:: Objectif de la tâche ::
Reproduisez mot pour mot le passage du récit de départ qui commence à "Je prépare ma" et se termine à "dans la rue.".

:: Texte à examiner ::
++++++

Je prépare ma petite valise et me voilà partie pour mon école. Je n'ai pas dépassé l'entrée du village que je me trouve au milieu des gens attroupés dans la rue.
Mme P…, la notable du quartier m'interpelle :
- Où vas-tu Micheline?
- Rejoindre mon poste.
- Tu n'y penses pas!
- Ils vont faire sauter le pont de la Marne à Bologne, tu ne pourras plus rentrer. N'y va pas.
Je rebrousse chemin et alerte ma famille. La campagne d'intoxication de la cinquième colonne fait son œuvre. Il faut partir ! Les femmes et les jeunes filles surtout ! Avec les soldats, vous savez ! ... J'avoue que j'ai peur. La peur se répand avec une rapidité surprenante. Maman regarde sa maison, ses armoires, ses richesses, mais qu'est-ce que cela quand ses filles sont en péril ! Nous préparons des valises, y fourrons tout ce que nous avons de plus précieux, dans le petit sac noir, les papiers, l'argent, quelques titres, fruit de toutes les économies, sans oublier un peu de nourriture et - le masque à gaz. Vers dix heures moins le quart un train de marchandises s'arrête devant chez nous. Des agents en congé, avec leur famille, y sont installés : la famille T…, la famille C...

++++++

:: Données fournies ::
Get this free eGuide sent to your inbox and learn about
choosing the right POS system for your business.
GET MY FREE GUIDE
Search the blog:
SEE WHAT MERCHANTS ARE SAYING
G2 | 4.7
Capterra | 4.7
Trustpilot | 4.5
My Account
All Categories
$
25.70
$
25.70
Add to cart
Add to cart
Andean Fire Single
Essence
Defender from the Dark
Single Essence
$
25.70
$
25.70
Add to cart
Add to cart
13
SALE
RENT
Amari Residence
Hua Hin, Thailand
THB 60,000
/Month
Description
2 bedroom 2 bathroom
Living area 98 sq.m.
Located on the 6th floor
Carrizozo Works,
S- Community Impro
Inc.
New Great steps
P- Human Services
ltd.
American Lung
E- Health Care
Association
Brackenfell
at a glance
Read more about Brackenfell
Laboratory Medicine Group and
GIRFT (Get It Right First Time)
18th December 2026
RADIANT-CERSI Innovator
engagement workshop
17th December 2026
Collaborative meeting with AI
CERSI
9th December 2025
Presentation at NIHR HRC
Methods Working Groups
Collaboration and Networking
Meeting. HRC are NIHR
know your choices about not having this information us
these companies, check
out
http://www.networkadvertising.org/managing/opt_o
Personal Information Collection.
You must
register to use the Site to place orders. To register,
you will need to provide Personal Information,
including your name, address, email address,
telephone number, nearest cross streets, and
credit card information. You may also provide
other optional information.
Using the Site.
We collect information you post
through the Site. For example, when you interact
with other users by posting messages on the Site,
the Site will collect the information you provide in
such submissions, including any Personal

++++++

:: Réponse attendue ::
Je prépare ma petite valise et me voilà partie pour mon école. Je n'ai pas dépassé l'entrée du village que je me trouve au milieu des gens attroupés dans la rue.